Another blonde walks by and asks what she's doing. The blonde explains what she's doing and the other blonde yells,

"Gosh! It's blondes like you that give us a bad name! Anyone knows that you have to have the windows rolled up first!"



A man walks into an auto parts store and says
"I'd like a rear view mirror for my Yugo."The man behind the counter thinks about this for a while, then says "Yup, seems like a fair trade to me."



THINGS YOU DON'T WANT TO HEAR AT THE TATTOO PARLOR

"Eagle? I thought you said BEAGLE."

"We're all out of red, so I used pink."

"There are 2 Os in Bob, right?"

"I’d like you to meet my father-in-law, he’s a laser removal specialist."

"Sorry, sir, your chest will only hold the bottle dinghy."

"Just let me toss back another shot and we’ll get started."

"That call was for you.
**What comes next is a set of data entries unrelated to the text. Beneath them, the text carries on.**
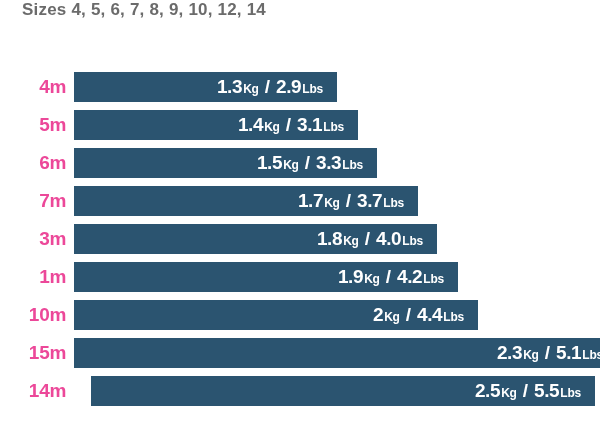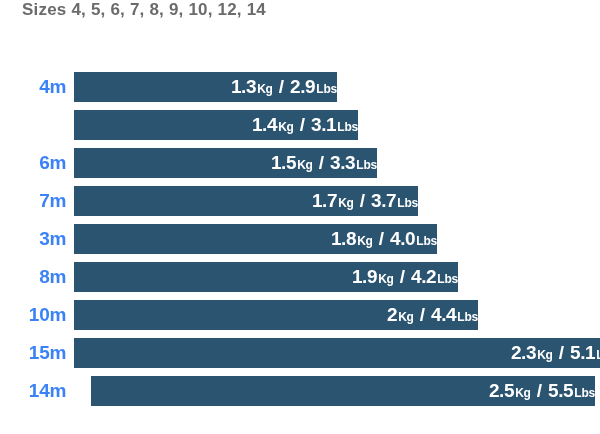--- a/index.html
+++ b/index.html
@@ -43,34 +43,34 @@
   .row-label {
     position: absolute;
     left: 0;
     top: 0;
     width: 66px;
     height: 30px;
     line-height: 30px;
     text-align: right;
     font-size: 19px;
     font-weight: bold;
-    color: #3b82f6;
+    color: #ec4899;
     letter-spacing: -0.3px;
   }
   .bar {
     position: absolute;
     left: 74px;
     top: 0;
     height: 30px;
     background: #2b5470;
     box-sizing: border-box;
     display: flex;
     align-items: center;
     justify-content: flex-end;
-    padding-right: 0;
+    padding-right: 14px;
     overflow: hidden;
   }
   .bar-value {
     color: #ffffff;
     white-space: nowrap;
     display: flex;
     align-items: baseline;
     font-weight: bold;
   }
   .num {
@@ -104,20 +104,21 @@
           <div class="bar-value">
             <span class="num">1.3</span>
             <span class="unit">Kg</span>
             <span class="sep">/</span>
             <span class="num">2.9</span>
             <span class="unit">Lbs</span>
           </div>
         </div>
       </div>
       <div class="bar-row">
+        <div class="row-label">5m</div>
         <div class="bar" style="width: 284px;">
           <div class="bar-value">
             <span class="num">1.4</span>
             <span class="unit">Kg</span>
             <span class="sep">/</span>
             <span class="num">3.1</span>
             <span class="unit">Lbs</span>
           </div>
         </div>
       </div>
@@ -151,21 +152,21 @@
           <div class="bar-value">
             <span class="num">1.8</span>
             <span class="unit">Kg</span>
             <span class="sep">/</span>
             <span class="num">4.0</span>
             <span class="unit">Lbs</span>
           </div>
         </div>
       </div>
       <div class="bar-row">
-        <div class="row-label">8m</div>
+        <div class="row-label">1m</div>
         <div class="bar" style="width: 384px;">
           <div class="bar-value">
             <span class="num">1.9</span>
             <span class="unit">Kg</span>
             <span class="sep">/</span>
             <span class="num">4.2</span>
             <span class="unit">Lbs</span>
           </div>
         </div>
       </div>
Hope you meet someone else named Tahiti Sweetie."

"Don’t worry, this is a one of a kind tattoo. Your clover has five leaves, not four."

"Gosh, I hate it when I get the hiccups."

"If you don’t like it, don’t panic. I do bitchin’ cover-ups."

"Anything else you want to say? You've got plenty of room back here."

"I'll bet you can't tell I've never done this before."

"The flag's all done and you know, the folds of fat make a nice waving effect."

"Oops...."

"Latex gloves are for sissies."

"Do you mind paying me up front? People stiff me if I don’t get the money before I do the job"

"I haven’t learned drawing a Grim Reaper yet, so I did a naked chick hugging Mickey instead."